3.1 Entgegen der im Rechtsmittel vertretenen Ansicht hat sich der erkennende Senat mit der Bestimmung des § 2 Abs 4 UWG idF UWG‑Novelle 2007 (entspricht § 2 Abs 4 Z 1 UWG idF UWG‑Novelle 2015) bereits mehrfach beschäftigt (zB 4 Ob 163/08m ‑ aonTV [verschwiegene Zusatzkosten]; 4 Ob 188/08p [Risken von Wertpapieren]; 4 Ob 47/10f ‑ Jetzt kaufen [entstehende Kosten]; 4 Ob 179/10t ‑ Tageszeitung „Heute“ [Reichweitenangabe]; 4 Ob 15/13d ‑ Alles muss raus ‑ Totalabverkauf II [Benennung des verkaufenden Unternehmens]; zuletzt 4 Ob 107/15m [Preiswerbung]).
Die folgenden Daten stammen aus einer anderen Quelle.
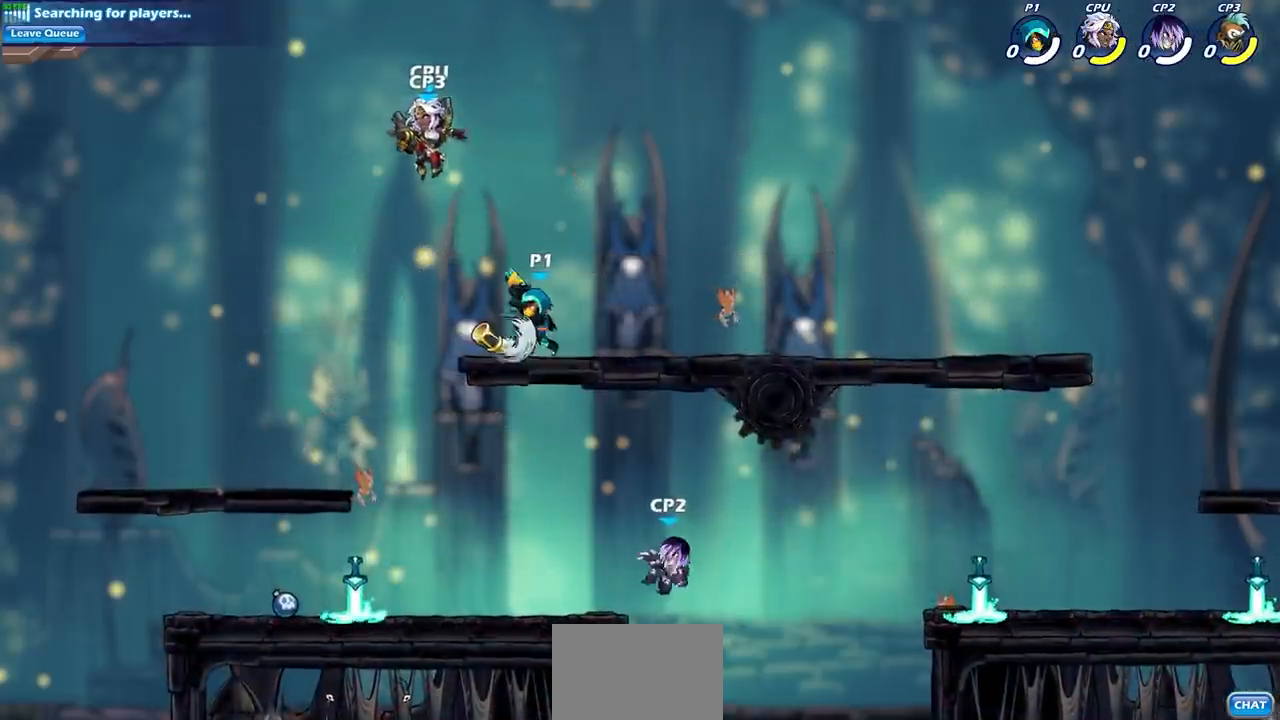
{"buttons": [], "left_stick": "center", "right_stick": "center", "events": []}
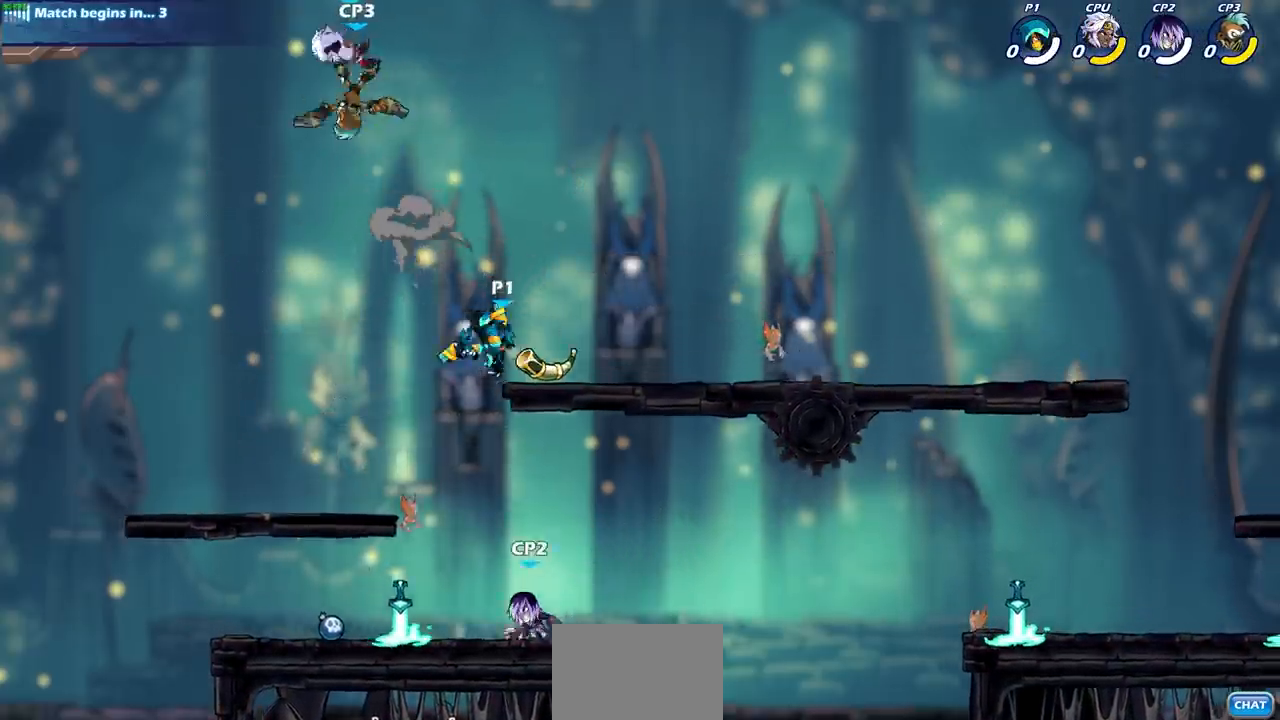
{"buttons": [], "left_stick": "up-right", "right_stick": "center", "events": [[217, "left_stick", "left"], [267, "R2", "down"], [300, "CROSS", "down"], [383, "SQUARE", "down"], [417, "CROSS", "up"], [417, "left_stick", "up-right"], [417, "right_stick", "down-left"], [433, "R2", "up"], [467, "right_stick", "center"], [483, "SQUARE", "up"]]}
3.2 Welche Informationen dabei wesentlich sind, richtet sich nach den Umständen des Einzelfalls (4 Ob 188/08p; 4 Ob 187/09t ‑ Elektrogeräte; 4 Ob 47/10f; 4 Ob 45/10m; RIS‑Justiz RS0078579 [T35]) und kann daher im Allgemeinen keine erhebliche Rechtsfrage begründen.

4.1 Die Vorinstanzen bewegten sich im Rahmen der ständigen Rechtsprechung, wonach es bei der Beurteilung einer Werbeaussage immer auf den Gesamtzusammenhang und den dadurch vermittelten Gesamteindruck der beanstandeten Äußerung ankommt (zB 4 Ob 233/10h ‑ Größte Gratis-Tageszeitung; 4 Ob 68/13y ‑ Sparen Sie jetzt 100).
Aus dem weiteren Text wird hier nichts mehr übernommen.